Cassation Publication : b ECLI : ECLI:FR:CCASS:2026:SO00197

Synthèse de la décision

Question juridique

Quel est le régime de prescription applicable à l'action en requalification d'un contrat de travail de voyageurs ?

Principe retenu

L'action en requalification du contrat de travail de voyageurs, représentant ou placier, relève du régime de prescription prévu par l'article L. 1471-1 du code du travail.
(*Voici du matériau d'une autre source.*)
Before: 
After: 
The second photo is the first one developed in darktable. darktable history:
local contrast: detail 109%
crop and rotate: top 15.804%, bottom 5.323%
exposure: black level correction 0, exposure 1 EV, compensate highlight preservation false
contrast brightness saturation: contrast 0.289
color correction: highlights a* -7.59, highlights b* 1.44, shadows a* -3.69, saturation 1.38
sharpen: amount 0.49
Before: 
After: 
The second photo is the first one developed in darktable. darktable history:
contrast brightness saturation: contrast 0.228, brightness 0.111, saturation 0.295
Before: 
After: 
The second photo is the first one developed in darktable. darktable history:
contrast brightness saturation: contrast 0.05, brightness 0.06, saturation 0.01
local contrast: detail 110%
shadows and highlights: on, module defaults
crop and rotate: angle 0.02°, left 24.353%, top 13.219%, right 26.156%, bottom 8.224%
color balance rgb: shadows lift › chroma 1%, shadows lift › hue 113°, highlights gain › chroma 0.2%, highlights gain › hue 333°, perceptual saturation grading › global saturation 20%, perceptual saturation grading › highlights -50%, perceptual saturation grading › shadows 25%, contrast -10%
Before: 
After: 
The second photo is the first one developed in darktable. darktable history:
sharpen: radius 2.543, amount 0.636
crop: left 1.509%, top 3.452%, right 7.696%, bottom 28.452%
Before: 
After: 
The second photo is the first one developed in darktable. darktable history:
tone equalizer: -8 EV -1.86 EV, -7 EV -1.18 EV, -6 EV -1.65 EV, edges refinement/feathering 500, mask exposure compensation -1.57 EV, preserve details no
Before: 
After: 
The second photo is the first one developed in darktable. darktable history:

Cet article concerne spécifiquement l'exécution du contrat de travail.

Faits clés

  • Contrat de travail de droit commun
  • Travailleurs classés comme voyageurs, représentants ou placiers
  • Demande de requalification du contrat
  • Application de la prescription
  • Référence à l'article L. 1471-1 du code du travail

Articles cités

article L. 1471-1 du code du travail

Exposé du litige

Faits et procédure 1. Selon l'arrêt attaqué (Bourges, 31 mai 2024), M. [J] a été engagé en qualité de voyageur, représentant ou placier (VRP) le 24 mai 2018 par la société Aluminium et techniques modernes (ATM). 2. Le salarié a démissionné le 7 mars 2022. 3. Soutenant notamment que le statut de VRP ne pouvait pas lui être appliqué, il a saisi la juridiction prud'homale le 7 octobre 2022.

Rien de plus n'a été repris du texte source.